Extrait des Mémoires de la Société de l'histoire de Paris et de l'Ile-de-France (Tome 48 - 1925)
IV. — La place d’Italie sous la seconde République.
De même que les excès révolutionnaires de 1793 nous valurent Napoléon Ier, de même l’insurrection de Juin 1848, qui fut particulièrement terrible à la barrière d’Italie, nous amena Napoléon III.
Le 23 juin 1848, la rue Mouffetard présentait quatorze barricades, dont trois depuis la rue du Banquier jusqu’à la place, c’est- à-dire sur un espace d’environ 350 mètres ; quant à la place, elle était défendue de la façon suivante : une barricade au travers de la rue Mouffetard (avenue des Gobelins), une autre au travers du boulevard de l’Hôpital, une troisième et une quatrième barraient les boulevards extérieurs ; c’est-à-dire que ce rond-point était transformé en forteresse. Les émeutiers étaient des chiffonniers, des carriers de la banlieue ; ils étaient commandés par un ancien soldat d’artillerie, logeur, marchand de vin et même maçon, nommé Lahr. Le maquignon Wappereau, un sieur Choppart, dit le Chourineur, et un indigent de Bicêtre, Daix, formaient l’état-major de Lahr.

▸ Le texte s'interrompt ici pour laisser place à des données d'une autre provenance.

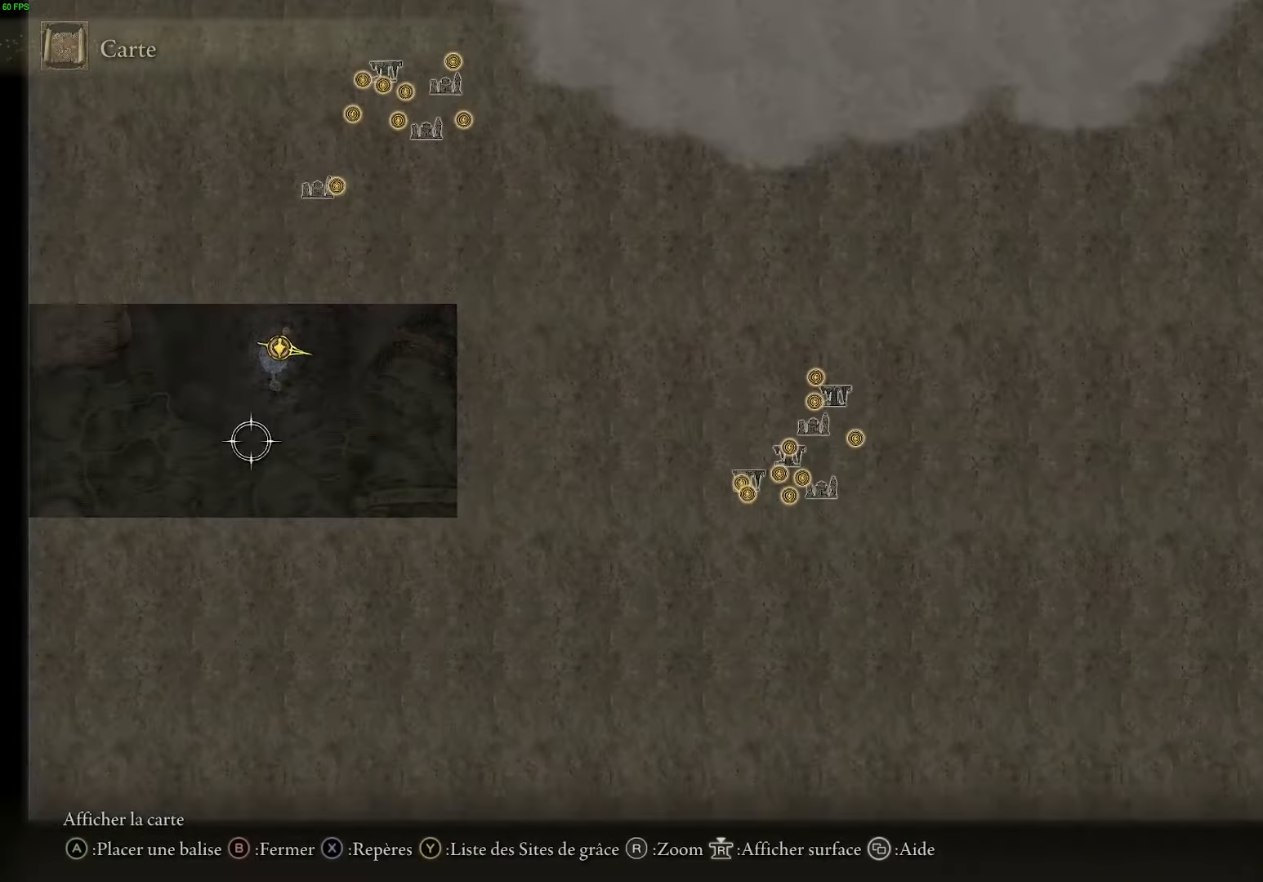
{"buttons": [], "left_stick": "right", "right_stick": "center", "events": [[183, "left_stick", "down-right"], [333, "left_stick", "right"]]}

Ce fut au général Bréa qu’incomba, le 25 juin, la mission d’enlever cette forteresse. Au lieu d’employer la force, Bréa voulut parlementer. Il pénétra dans la place d’Italie suivi de M. de Ludre, du major Desmarets, du commandant Goéerf, du capitaine Mangin et du lieutenant Saingeaux. Mais les insurgés, au lieu de le recevoir en parlementaire, l’accueillirent par des cris de mort et l’enfermèrent, avec le capitaine Mangin, dans une maison attenante à la guinguette du Grand-Salon. Le colonel Thomas, qui commandait la troupe, ne voyant pas revenir Bréa, fit avancer ses hommes vers la barricade ; aussitôt retentirent les cris de : « Trahison ! Trahison ! », poussés par les émeutiers, et quand l’armée régulière eut franchi la barricade on trouva de l’autre côté les cadavres de Bréa et de Mangin, qui avaient été fusillés contre tout droit des gens.

Quand l’insurrection fut vaincue, vingt-quatre insurgés de la barrière de Fontainebleau furent traduits en conseil de guerre ; trois furent acquittés, d’autres furent condamnés à la prison ou aux travaux forcés, enfin Daix, Nourrit, Wappereau, Choppart et Lahr furent condamnés à mort; Nourrit, Wappereau et Choppart virent leur peine commuée en celle des travaux forcés à perpétuité ; quant à Daix et Lahr, ils furent exécutés le 17 mars 1849, à la barrière de Fontainebleau, non loin de l’endroit où leur crime avait été perpétré.
Daix fut amené le premier sur l'échafaud, accompagné de l’abbé de Ségur ; il embrassa son confesseur, puis fut remis aux exécuteurs ; à ce moment il s’écria d’une voix forte qui fut entendue sur la place : « Au nom du peuple français, je meurs innocent pour avoir voulu défendre la vie du brave général de Bréa... Ma mère ! Ma sœur ! Ma femme ! Mon enfant, priez pour moi... Dieu, sauvez mon âme ! » Un instant après, sa tête roulait dans le panier.
Lahr monta à son tour les degrés de l’échafaud ; il recevait avec ferveur les exhortations de l’abbé Crapouillet. « Mes frères, s’est-il écrié après avoir embrassé le crucifix, je meurs en chrétien, en vrai chrétien ! » puis il fut pris d’une faiblesse et quand sa tête fut sous le couteau il prononça les noms de « Jésus ! Marie ! » À son tour sa tête roula dans le fatal panier.
On peut évaluer à 2,000 hommes les troupes qui occupaient la place d’Italie à cette occasion ; grâce à ces précautions et malgré le grand concours de population que la nouvelle de l’exécution avait, dès la veille, attiré, aucun désordre ne se produisit dans cette foule qui resta calme et silencieuse.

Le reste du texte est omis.